Mulvaney tried briefly to join a lawsuit brought by a former Bolton aide asking a federal judge to rule on whether the president's instructions to current and former advisors not to testify to Congress are outweighed by congressional subpoenas, before abandoning that effort Tuesday. He now says that he will not testify.

In addition to today's events, public impeachment hearings featuring top diplomats and national security officials are scheduled for Friday and throughout next week.

On the whole, Trump is taking everything in stride.


FREE MARKETS

Congress' Joint Economic Committee (JEC) has published a new study examining the role that restrictive zoning laws have on access to education.

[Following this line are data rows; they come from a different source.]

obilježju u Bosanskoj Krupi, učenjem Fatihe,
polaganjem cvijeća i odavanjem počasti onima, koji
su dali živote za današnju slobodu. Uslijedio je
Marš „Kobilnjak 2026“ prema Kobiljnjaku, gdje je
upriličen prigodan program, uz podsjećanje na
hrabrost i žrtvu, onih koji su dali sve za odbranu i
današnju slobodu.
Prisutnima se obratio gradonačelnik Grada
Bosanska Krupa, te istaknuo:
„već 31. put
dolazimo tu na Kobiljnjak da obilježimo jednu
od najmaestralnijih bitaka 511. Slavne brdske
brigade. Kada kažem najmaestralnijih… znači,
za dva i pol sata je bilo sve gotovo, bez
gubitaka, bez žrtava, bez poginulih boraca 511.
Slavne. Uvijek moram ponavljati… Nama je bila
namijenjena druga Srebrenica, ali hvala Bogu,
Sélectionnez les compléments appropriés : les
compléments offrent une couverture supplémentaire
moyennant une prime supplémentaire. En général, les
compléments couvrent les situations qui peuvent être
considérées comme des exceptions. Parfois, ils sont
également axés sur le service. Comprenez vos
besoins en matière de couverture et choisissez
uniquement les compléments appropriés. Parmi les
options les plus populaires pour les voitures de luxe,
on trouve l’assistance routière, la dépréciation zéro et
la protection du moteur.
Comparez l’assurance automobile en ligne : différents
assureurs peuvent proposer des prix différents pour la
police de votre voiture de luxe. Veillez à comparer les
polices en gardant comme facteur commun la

"In a cross-city comparison, major cities with more restrictive residential zoning are less effective at providing high quality public education at a low, affordable price," reads the study.

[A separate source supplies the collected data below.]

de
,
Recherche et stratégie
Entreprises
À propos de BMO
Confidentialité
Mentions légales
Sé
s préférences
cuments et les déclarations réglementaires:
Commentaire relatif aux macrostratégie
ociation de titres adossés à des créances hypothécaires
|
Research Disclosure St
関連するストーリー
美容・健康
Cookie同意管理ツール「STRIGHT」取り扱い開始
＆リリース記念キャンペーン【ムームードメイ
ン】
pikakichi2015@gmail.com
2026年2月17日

"Portland, Oregon features traditional residential assignment policies, restrictive residential zoning, and high, climbing average home values across increasing school quality levels. In contrast, Houston and Chicago, two major cities with less restrictive residential zoning, do a better job delivering access to high quality public schools than comparison cities with restrictive residential zoning, keeping home prices low and affordability high across school quality levels. As anticipated, cities with open enrollment or districtwide lotteries exhibit flatter relationships between home values and school quality."

JEC policy analyst Vanessa Brown Calder, the report's author, highlights some of her findings in this thread.


FREE MINDS

The Obama-era Deferred Action on Childhood Arrivals (DACA) program reportedly had a tough day of oral arguments at the Supreme Court on Tuesday.

A number of states are suing the Trump administration for trying to end DACA, which stayed deportations for people in the country illegally who were brought to the U.S. as children.

Trump has argued that DACA itself is illegal, and that it is within the administration's power to end the program. Lower courts have so far stopped the administration from killing it.

However, most media outlets report that the court's conservative majority appeared to side with the government during their questioning, saying that the Trump administration had offered good enough explanations for axing the program.

QUICK HITS

  • South Bend Mayor Pete Buttigieg posts impressive Iowa poll numbers, while support for Sen. Elizabeth Warren (D–Mass.) and former Vice President Joe Biden flags.

  • In The Atlantic, Jonathan Haidt and Tobias Rose-Stockwell propose some less-than-optimal fixes for the discourse on social media.

  • Another set of clashes between protesters and police in Hong Kong.
  • A little bit of perspective on the situation in Bolivia.
  • The San Francisco Board of Supervisors sides with people over plants, approving plans to redevelop the University of California, San Francisco's Laurel Heights campus into 744-unit housing and retail complex. Neighborhood activists had sued, arguing the project would destroy valuable open space and some really nice trees.
  • Vandals are targeting D.C.'s bike share program with some underhanded tactics.

  • Nothing on Netflix? Maybe you should check out a live stream of border wall construction!